[BRIEF]
Using the data that follows, return exactly the lines from the one that contains "(194, 964) none" through the one that contains "[365,1371,415,1381] forward. ->", ends included.

[STUDY MATERIAL]
##########

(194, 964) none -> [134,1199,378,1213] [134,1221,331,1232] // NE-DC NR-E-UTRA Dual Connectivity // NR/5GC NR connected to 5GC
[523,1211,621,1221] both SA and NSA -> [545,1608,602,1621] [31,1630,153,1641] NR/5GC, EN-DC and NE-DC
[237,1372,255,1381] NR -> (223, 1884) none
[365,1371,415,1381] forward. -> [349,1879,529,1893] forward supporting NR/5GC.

##########

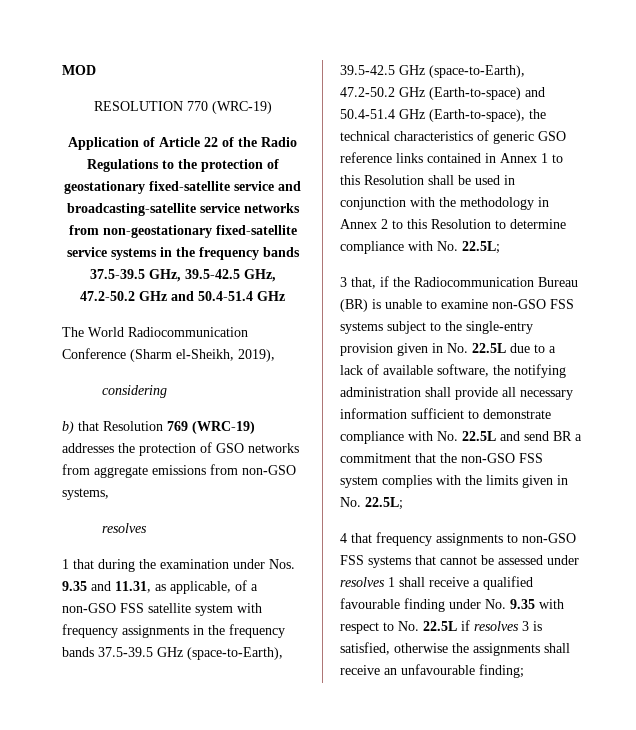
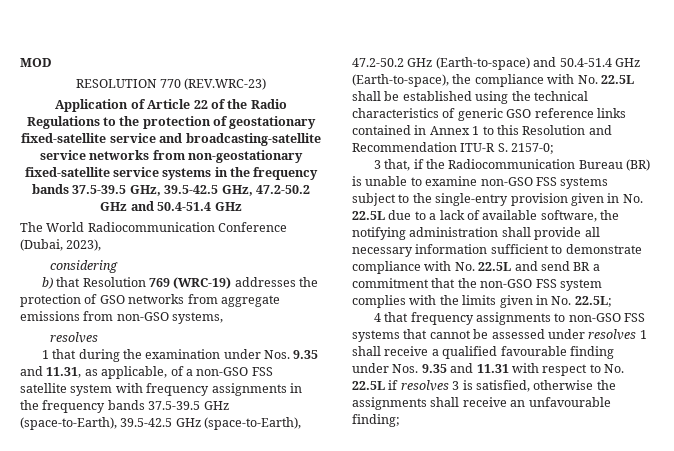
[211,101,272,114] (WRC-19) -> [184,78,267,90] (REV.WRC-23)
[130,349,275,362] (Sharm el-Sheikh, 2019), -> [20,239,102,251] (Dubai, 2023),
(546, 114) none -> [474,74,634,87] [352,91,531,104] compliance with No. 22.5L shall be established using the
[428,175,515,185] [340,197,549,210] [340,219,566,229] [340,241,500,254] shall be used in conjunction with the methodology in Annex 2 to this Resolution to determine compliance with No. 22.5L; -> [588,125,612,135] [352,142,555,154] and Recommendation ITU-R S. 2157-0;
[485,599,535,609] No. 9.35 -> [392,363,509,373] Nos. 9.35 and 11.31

##########

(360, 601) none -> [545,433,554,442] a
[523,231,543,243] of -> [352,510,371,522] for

##########

[TASK RESPONSE]
(194, 964) none -> [134,1199,378,1213] [134,1221,331,1232] // NE-DC NR-E-UTRA Dual Connectivity // NR/5GC NR connected to 5GC
[523,1211,621,1221] both SA and NSA -> [545,1608,602,1621] [31,1630,153,1641] NR/5GC, EN-DC and NE-DC
[237,1372,255,1381] NR -> (223, 1884) none
[365,1371,415,1381] forward. -> [349,1879,529,1893] forward supporting NR/5GC.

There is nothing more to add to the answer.